Syrian Civil Defense first responders, better known as the "White Helmets," came to the aid of the victims and took much of the graphic video seen in Pelley's report. "People were fainting, completely unconscious... trembling and convulsions, foam coming out of the... mouth. Some people were already dead," recalls Mustafa al-Haj Yousef, the White Helmets supervisor.

Pelley spoke to a doctor who treated the victims. Dr. Mamoun Morad inhaled traces of the gas as well. His throat was still raspy months after the attack. Those closest to the bombing, especially children, suffered the most. "We washed the boy... washed... washed... washed... but he didn't make it... .There are no words.
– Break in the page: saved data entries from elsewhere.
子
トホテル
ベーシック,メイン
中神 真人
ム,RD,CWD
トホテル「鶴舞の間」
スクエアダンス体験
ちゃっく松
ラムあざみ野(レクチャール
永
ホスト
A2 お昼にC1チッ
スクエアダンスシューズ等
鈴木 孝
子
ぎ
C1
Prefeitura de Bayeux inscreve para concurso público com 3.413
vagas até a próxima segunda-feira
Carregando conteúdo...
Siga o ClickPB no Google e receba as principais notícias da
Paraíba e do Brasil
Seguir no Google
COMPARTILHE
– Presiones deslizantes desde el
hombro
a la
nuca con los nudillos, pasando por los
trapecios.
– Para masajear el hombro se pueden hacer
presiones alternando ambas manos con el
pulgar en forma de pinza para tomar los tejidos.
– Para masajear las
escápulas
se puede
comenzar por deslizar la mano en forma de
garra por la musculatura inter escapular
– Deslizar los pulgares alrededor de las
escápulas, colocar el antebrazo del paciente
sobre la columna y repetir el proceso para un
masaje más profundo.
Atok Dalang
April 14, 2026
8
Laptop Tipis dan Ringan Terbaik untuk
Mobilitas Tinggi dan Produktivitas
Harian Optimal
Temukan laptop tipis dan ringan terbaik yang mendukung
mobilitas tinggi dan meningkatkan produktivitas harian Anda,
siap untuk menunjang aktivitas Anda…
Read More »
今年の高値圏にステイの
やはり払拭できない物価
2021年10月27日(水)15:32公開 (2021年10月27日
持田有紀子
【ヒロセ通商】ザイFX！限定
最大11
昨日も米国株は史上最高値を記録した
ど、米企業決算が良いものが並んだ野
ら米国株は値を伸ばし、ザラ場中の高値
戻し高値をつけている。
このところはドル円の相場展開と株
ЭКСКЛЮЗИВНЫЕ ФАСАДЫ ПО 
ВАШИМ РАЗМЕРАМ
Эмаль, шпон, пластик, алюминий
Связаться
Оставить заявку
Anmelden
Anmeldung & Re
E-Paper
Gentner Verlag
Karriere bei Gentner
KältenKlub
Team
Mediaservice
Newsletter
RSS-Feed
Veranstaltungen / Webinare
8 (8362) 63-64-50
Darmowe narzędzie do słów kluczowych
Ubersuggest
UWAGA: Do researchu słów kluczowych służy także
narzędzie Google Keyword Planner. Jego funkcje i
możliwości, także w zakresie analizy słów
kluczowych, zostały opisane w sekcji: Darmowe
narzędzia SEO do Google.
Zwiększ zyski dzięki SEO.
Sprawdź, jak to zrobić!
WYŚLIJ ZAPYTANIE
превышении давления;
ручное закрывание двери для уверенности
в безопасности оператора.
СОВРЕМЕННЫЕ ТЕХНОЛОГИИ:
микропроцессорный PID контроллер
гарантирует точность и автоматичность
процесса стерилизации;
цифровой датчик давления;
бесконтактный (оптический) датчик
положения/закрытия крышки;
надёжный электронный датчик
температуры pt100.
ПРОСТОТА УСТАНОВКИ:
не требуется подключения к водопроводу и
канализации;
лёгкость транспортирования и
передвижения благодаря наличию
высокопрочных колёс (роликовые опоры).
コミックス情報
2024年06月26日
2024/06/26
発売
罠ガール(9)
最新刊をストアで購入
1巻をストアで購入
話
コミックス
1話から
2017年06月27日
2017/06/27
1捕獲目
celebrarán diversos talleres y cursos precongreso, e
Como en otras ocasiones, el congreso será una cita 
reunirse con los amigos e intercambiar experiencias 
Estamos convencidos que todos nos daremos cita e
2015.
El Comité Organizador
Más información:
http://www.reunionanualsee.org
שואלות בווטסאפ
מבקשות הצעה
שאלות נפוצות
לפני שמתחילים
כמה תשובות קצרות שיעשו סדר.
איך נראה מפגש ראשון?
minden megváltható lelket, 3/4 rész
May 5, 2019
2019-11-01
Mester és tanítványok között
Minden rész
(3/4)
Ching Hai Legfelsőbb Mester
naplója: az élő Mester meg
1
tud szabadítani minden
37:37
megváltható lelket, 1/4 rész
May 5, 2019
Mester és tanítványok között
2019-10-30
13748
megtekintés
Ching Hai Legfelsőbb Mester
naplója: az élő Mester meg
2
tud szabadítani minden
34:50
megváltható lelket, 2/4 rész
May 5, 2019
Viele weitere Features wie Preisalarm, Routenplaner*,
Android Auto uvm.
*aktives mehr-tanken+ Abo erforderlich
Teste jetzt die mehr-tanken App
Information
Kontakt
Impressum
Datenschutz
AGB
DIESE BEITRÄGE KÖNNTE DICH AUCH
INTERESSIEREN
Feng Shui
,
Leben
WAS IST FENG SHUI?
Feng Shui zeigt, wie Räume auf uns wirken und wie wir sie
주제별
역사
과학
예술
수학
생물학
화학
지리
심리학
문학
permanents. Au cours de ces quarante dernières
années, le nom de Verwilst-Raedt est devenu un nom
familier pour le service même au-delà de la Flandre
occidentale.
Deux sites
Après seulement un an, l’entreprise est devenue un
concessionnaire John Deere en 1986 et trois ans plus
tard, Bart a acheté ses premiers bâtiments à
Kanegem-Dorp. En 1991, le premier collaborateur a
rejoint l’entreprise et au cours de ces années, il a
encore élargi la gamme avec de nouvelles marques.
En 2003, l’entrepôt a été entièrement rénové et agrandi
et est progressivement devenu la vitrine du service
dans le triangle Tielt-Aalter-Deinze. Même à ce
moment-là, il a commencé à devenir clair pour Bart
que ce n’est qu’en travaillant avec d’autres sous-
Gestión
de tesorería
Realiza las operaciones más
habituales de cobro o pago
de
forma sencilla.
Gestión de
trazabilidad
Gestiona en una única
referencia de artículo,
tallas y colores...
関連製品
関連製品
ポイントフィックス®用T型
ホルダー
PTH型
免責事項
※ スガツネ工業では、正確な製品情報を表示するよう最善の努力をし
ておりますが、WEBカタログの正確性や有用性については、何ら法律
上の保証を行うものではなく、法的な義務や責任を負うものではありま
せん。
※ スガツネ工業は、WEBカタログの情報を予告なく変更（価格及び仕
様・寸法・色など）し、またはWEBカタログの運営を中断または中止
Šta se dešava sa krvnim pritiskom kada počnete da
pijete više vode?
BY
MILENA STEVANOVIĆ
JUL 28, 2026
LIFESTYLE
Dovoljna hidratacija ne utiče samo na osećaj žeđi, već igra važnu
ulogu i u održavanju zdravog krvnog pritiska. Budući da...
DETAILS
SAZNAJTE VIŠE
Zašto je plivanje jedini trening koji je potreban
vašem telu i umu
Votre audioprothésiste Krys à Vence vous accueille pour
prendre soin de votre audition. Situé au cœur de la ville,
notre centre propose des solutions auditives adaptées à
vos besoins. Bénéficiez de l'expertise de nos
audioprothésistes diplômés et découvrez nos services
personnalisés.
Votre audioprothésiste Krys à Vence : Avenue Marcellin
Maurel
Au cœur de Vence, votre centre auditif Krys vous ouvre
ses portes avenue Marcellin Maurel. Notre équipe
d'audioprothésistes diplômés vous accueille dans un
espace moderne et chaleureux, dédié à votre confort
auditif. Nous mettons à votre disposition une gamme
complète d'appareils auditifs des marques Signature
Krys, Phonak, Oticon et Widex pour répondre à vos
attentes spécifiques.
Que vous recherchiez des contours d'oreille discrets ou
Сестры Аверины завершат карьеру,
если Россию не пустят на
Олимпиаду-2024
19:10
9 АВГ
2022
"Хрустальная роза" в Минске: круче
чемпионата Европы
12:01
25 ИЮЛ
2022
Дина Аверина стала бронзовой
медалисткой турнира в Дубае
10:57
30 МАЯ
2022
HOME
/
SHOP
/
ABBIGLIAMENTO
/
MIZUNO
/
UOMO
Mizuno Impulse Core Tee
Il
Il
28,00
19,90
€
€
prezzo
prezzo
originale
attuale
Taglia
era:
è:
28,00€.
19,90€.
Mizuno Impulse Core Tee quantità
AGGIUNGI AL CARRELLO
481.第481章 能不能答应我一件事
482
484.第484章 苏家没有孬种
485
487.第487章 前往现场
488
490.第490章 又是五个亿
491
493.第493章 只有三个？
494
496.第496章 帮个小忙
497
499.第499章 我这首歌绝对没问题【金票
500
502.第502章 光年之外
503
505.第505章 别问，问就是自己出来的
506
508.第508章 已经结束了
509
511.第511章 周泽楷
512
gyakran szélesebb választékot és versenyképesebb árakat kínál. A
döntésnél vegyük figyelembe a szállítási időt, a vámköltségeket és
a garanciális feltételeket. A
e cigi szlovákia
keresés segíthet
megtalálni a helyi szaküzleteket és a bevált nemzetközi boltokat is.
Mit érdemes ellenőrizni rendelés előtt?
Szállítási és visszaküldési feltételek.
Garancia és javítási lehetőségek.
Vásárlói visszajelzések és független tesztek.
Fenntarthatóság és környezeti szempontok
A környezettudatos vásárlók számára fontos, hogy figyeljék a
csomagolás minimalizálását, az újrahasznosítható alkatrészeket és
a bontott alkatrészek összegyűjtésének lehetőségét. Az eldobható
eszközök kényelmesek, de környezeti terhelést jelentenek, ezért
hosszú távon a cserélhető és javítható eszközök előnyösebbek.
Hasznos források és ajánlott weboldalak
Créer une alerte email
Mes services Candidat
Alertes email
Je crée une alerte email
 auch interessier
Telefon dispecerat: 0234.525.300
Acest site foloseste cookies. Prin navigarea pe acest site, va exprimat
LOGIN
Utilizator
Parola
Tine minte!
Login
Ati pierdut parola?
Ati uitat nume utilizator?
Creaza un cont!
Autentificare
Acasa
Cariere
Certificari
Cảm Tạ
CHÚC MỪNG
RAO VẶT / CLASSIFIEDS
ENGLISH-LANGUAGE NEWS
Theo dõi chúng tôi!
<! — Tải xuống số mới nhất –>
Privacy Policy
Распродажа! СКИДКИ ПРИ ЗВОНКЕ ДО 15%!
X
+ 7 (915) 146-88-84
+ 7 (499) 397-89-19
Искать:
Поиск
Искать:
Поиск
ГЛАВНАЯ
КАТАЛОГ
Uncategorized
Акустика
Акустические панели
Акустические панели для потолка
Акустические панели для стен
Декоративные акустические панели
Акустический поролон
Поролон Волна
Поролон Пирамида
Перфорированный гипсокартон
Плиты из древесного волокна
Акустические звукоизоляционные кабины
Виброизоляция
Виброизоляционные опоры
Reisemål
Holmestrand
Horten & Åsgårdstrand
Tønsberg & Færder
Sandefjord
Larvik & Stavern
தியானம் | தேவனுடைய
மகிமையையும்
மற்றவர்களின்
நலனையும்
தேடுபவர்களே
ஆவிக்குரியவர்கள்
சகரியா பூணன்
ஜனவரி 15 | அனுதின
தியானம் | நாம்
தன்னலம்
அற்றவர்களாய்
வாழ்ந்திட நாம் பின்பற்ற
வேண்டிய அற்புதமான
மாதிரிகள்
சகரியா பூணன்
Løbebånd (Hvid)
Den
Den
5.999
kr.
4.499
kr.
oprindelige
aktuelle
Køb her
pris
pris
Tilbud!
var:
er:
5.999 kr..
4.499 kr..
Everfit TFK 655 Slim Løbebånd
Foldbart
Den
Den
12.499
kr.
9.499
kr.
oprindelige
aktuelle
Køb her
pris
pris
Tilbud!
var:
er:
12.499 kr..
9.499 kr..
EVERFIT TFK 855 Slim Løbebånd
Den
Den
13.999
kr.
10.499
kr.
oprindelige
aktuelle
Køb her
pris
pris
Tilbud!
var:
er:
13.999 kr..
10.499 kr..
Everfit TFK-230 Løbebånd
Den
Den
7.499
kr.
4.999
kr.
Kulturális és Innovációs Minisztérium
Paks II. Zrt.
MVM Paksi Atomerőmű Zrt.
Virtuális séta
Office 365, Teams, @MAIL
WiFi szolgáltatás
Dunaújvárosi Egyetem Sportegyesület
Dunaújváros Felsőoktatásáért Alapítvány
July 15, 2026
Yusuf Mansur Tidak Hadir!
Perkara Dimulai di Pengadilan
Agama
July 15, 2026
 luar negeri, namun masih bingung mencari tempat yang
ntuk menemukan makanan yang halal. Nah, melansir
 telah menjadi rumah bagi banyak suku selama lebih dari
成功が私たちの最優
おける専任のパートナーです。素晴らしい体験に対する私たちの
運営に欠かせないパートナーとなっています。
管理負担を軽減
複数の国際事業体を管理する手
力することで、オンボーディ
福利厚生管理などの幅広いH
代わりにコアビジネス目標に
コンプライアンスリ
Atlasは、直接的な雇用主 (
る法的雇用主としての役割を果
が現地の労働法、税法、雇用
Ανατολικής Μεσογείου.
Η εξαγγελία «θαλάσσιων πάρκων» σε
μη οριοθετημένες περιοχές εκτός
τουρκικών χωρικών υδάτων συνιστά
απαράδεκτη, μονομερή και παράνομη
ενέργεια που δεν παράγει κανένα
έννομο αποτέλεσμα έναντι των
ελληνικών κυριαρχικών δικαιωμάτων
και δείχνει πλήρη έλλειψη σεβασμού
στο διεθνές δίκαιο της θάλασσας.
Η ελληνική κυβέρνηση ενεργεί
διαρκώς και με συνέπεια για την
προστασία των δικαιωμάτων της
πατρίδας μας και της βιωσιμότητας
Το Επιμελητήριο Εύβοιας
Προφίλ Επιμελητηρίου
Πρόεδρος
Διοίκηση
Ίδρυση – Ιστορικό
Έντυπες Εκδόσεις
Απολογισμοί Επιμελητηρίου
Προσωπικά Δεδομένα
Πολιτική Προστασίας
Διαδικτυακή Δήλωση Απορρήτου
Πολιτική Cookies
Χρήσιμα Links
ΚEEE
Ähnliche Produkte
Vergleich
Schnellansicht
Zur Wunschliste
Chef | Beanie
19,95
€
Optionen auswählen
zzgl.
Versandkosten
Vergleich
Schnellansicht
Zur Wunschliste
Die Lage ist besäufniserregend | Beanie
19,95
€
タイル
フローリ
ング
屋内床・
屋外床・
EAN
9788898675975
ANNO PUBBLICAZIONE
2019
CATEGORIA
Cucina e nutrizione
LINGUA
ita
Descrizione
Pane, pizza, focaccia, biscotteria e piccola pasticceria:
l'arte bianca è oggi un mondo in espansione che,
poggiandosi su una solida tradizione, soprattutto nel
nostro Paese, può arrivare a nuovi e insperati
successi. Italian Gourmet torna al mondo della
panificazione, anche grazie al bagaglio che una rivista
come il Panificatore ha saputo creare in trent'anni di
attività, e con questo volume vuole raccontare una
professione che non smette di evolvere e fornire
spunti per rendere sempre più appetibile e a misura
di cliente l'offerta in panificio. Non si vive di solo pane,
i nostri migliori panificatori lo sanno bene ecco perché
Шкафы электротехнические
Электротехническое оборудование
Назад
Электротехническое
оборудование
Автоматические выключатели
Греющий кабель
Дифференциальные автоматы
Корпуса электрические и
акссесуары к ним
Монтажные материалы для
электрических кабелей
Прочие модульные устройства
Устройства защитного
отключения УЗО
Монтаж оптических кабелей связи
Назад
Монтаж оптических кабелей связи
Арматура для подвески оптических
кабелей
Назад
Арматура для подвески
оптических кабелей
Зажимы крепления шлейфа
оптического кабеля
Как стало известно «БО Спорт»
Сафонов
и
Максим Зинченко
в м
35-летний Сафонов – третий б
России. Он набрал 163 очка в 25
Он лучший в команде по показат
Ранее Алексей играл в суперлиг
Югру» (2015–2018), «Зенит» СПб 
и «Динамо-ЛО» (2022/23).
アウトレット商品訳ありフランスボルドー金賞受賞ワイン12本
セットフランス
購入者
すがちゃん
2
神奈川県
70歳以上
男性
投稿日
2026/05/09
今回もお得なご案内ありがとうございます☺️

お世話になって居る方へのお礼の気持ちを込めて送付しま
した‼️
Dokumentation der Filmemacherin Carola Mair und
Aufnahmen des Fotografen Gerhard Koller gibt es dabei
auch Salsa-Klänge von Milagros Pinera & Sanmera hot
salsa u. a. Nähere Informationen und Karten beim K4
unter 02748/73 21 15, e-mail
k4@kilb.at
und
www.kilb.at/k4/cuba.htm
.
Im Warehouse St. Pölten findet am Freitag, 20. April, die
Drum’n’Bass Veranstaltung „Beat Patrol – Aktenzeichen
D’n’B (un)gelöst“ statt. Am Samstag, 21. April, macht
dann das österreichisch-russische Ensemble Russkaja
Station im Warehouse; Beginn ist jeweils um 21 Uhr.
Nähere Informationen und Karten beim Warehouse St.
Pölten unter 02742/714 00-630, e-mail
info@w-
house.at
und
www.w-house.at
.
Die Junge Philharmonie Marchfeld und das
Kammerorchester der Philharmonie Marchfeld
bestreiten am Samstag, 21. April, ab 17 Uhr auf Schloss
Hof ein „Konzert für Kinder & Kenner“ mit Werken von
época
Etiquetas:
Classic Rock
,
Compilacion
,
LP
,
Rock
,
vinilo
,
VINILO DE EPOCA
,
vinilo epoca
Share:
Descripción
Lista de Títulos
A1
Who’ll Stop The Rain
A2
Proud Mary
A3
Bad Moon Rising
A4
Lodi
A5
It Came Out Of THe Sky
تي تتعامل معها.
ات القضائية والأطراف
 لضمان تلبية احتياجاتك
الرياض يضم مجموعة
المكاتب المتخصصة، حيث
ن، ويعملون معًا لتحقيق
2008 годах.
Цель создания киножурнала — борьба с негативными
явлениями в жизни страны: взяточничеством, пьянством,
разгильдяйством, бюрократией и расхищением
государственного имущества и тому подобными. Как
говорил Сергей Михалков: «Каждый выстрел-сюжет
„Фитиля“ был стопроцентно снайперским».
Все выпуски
It was like Judgment Day, the Apocalypse."

Pelley spoke to Mulet a few hours before he lost his job; Syrian ally Russia used its veto power on the U.N. Security Council to end Mulet's investigation into Syrian chemical weapons. "The investigations we have conducted have proven that the sarin that has been used in Syria has come from an original stockpile... distilled by the Syrian government some years ago," he says.

The Syrians claim the rebels staged the attack to make the government look bad. But Mulet says it would have been too difficult for them. "You need very sophisticated and big laboratories to [make sarin]... one single drop here right now would be killing everybody in this studio."